We can’t even afford to feed millions of our own people who are scrounging for food, so why should we take in more mouths to feed?

And how do we know if some Taliban operatives or members of ISIS (Islamic State of Iraq and Syria) have been planted among the refugees?

Muslim rebels from Sulu who swear allegiance to ISIS held the fort in Marawi City during the government troops’ siege on the city in 2017.

Some Filipino Muslims from Sulu fought in Afghanistan in support of the Taliban against Soviet troops in that country. The Filipino mujahidin in Afghanistan were composed of the core of the early Abu Sayyaf.

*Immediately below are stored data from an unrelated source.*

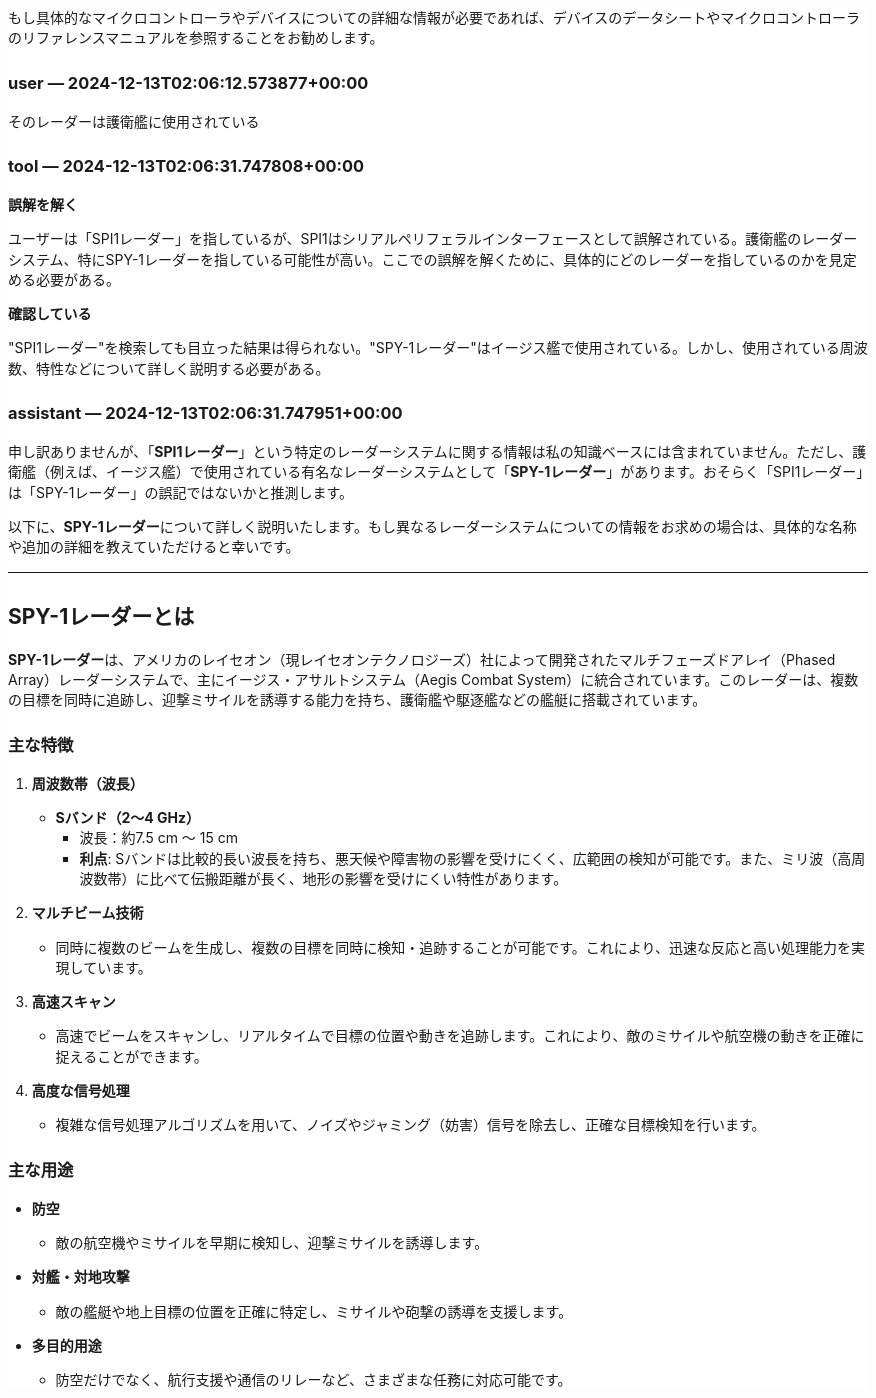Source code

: もし具体的なマイクロコントローラやデバイスについての詳細な情報が必要であれば、デバイスのデータシートやマイクロコントローラのリファレンスマニュアルを参照することをお勧めします。

### user — 2024-12-13T02:06:12.573877+00:00

そのレーダーは護衛艦に使用されている

### tool — 2024-12-13T02:06:31.747808+00:00

**誤解を解く**

ユーザーは「SPI1レーダー」を指しているが、SPI1はシリアルペリフェラルインターフェースとして誤解されている。護衛艦のレーダーシステム、特にSPY-1レーダーを指している可能性が高い。ここでの誤解を解くために、具体的にどのレーダーを指しているのかを見定める必要がある。

**確認している**

"SPI1レーダー"を検索しても目立った結果は得られない。"SPY-1レーダー"はイージス艦で使用されている。しかし、使用されている周波数、特性などについて詳しく説明する必要がある。

### assistant — 2024-12-13T02:06:31.747951+00:00

申し訳ありませんが、「**SPI1レーダー**」という特定のレーダーシステムに関する情報は私の知識ベースには含まれていません。ただし、護衛艦（例えば、イージス艦）で使用されている有名なレーダーシステムとして「**SPY-1レーダー**」があります。おそらく「SPI1レーダー」は「SPY-1レーダー」の誤記ではないかと推測します。

以下に、**SPY-1レーダー**について詳しく説明いたします。もし異なるレーダーシステムについての情報をお求めの場合は、具体的な名称や追加の詳細を教えていただけると幸いです。

---

## SPY-1レーダーとは

**SPY-1レーダー**は、アメリカのレイセオン（現レイセオンテクノロジーズ）社によって開発されたマルチフェーズドアレイ（Phased Array）レーダーシステムで、主にイージス・アサルトシステム（Aegis Combat System）に統合されています。このレーダーは、複数の目標を同時に追跡し、迎撃ミサイルを誘導する能力を持ち、護衛艦や駆逐艦などの艦艇に搭載されています。

### 主な特徴

1. **周波数帯（波長）**
   - **Sバンド（2～4 GHz）**
     - 波長：約7.5 cm ～ 15 cm
     - **利点**: Sバンドは比較的長い波長を持ち、悪天候や障害物の影響を受けにくく、広範囲の検知が可能です。また、ミリ波（高周波数帯）に比べて伝搬距離が長く、地形の影響を受けにくい特性があります。

2. **マルチビーム技術**
   - 同時に複数のビームを生成し、複数の目標を同時に検知・追跡することが可能です。これにより、迅速な反応と高い処理能力を実現しています。

3. **高速スキャン**
   - 高速でビームをスキャンし、リアルタイムで目標の位置や動きを追跡します。これにより、敵のミサイルや航空機の動きを正確に捉えることができます。

4. **高度な信号処理**
   - 複雑な信号処理アルゴリズムを用いて、ノイズやジャミング（妨害）信号を除去し、正確な目標検知を行います。

### 主な用途

- **防空**
  - 敵の航空機やミサイルを早期に検知し、迎撃ミサイルを誘導します。
  
- **対艦・対地攻撃**
  - 敵の艦艇や地上目標の位置を正確に特定し、ミサイルや砲撃の誘導を支援します。
  
- **多目的用途**
  - 防空だけでなく、航行支援や通信のリレーなど、さまざまな任務に対応可能です。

There is no telling if the Taliban might return the favor by fighting with Muslim rebels in Mindanao.

During the siege of Camp Abubakar in the Mindanao conflict in the year 2000, two Caucasian men wandered into a Philippine Marine outpost and asked the whereabouts of the rebel camp.

The Caucasians thought the Marine outpost was part of Camp Abubakar.

“Where are our comrades?” the two foreigners asked the marines.

Detained and interrogated, the two turned out to be Afghans who wanted to join the rebel forces.

The two Afghans were executed and buried, according to two marines who were there.

The information I got was firsthand, as the two marines were later assigned to my personal security detail.

*      *      *

The Philippines has played host to foreign refugees who fled their countries to escape persecution.

The first refugees to come ashore were 1,200 European Jews fleeing from the Nazis during the time of President Manuel L. Quezon.

(That’s the reason why Filipinos visiting Israel are not required to have visas, as a token of gratitude for the country accepting the Jewish refugees from 1934 until 1940, when other countries turned them away).

The second batch of foreign refugees was composed of 6,000 White Russians from Shanghai in 1949, during the administration of President Elpidio Quirino. The Russian refugees escaped persecution by communists after Mao Tse Tung took over China.

The Vietnamese “boat people” (and other Indo-Chinese refugees) – numbering 400,000 – composed the third and biggest group of refugees to come ashore from 1975 to 1994 after the fall of South Vietnam to the communists, and events after it.

Yes, our government should be applauded for taking in refugees escaping persecution in their homelands, but we should take exception in the case of Afghan refugees.

During the Quezon and Quirino administrations, the country was awash with cash, and Filipinos had money flowing out of their ears.

During the South Vietnamese diaspora in 1975-1994, the country was supported by the United Nations through its high commissioner for refugees and the US government.

But the Duterte administration should reconsider accepting Afghan refugees for reasons I stated above.